- [Task inputs]:
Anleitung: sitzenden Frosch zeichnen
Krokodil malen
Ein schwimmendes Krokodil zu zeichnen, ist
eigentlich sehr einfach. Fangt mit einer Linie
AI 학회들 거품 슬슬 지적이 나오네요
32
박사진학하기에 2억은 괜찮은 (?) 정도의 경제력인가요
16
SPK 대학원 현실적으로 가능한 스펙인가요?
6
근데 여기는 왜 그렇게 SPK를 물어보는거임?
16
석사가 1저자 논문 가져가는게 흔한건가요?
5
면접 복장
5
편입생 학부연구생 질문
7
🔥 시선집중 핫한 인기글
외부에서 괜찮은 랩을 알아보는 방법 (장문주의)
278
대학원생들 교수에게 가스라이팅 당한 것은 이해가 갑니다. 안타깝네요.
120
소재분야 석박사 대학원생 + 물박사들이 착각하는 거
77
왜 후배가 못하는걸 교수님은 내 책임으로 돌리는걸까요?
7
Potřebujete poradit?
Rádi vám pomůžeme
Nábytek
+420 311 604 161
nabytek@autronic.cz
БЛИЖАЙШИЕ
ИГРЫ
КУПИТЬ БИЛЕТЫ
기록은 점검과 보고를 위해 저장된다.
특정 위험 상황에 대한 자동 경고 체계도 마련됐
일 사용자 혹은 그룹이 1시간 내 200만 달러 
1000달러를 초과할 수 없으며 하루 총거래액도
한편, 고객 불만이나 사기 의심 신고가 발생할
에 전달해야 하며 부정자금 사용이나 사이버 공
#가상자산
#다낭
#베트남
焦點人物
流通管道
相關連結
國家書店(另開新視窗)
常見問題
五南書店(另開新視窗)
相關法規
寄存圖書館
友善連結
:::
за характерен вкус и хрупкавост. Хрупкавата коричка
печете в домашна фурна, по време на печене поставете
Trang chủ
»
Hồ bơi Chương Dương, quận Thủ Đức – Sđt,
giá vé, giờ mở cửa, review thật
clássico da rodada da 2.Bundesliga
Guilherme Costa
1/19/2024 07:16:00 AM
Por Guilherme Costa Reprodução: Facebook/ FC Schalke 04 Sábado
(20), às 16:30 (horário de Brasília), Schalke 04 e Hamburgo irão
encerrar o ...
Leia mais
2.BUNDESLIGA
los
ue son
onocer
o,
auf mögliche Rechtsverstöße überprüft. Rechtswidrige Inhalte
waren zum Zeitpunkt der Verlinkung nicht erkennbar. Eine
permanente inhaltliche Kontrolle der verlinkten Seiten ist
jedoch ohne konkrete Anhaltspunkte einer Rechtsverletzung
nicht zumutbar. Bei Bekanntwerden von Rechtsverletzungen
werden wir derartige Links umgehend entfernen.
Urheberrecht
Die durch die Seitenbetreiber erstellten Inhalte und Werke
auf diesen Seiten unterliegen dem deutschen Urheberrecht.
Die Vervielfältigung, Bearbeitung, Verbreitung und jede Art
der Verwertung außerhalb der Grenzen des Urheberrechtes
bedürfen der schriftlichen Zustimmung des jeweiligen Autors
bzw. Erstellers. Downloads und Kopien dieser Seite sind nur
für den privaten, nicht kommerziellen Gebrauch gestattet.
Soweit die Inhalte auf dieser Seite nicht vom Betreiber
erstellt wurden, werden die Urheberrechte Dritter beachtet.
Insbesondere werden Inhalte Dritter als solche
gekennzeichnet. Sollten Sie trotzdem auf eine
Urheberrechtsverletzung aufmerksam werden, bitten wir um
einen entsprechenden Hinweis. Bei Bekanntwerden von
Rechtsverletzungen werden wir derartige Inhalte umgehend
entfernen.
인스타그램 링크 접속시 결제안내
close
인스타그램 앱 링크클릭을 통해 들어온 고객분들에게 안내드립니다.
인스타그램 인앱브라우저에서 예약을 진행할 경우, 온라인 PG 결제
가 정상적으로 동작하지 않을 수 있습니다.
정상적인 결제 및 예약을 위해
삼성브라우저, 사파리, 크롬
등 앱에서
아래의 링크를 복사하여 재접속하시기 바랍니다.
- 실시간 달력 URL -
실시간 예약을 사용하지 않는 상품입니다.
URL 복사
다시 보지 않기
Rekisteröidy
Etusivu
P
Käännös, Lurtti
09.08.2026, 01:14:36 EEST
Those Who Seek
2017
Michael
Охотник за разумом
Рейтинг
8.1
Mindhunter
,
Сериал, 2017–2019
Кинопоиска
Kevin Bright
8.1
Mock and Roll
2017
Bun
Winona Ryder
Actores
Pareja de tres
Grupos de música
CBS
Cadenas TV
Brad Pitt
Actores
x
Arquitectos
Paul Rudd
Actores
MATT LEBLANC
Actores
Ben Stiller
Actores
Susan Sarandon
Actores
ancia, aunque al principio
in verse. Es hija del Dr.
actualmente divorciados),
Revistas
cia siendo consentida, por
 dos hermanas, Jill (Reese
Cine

- [Assigned task]:
Filter these records, keeping every line where the word "Schalke" occurs.

- [Exercise output]:
Por Guilherme Costa Reprodução: Facebook/ FC Schalke 04 Sábado
(20), às 16:30 (horário de Brasília), Schalke 04 e Hamburgo irão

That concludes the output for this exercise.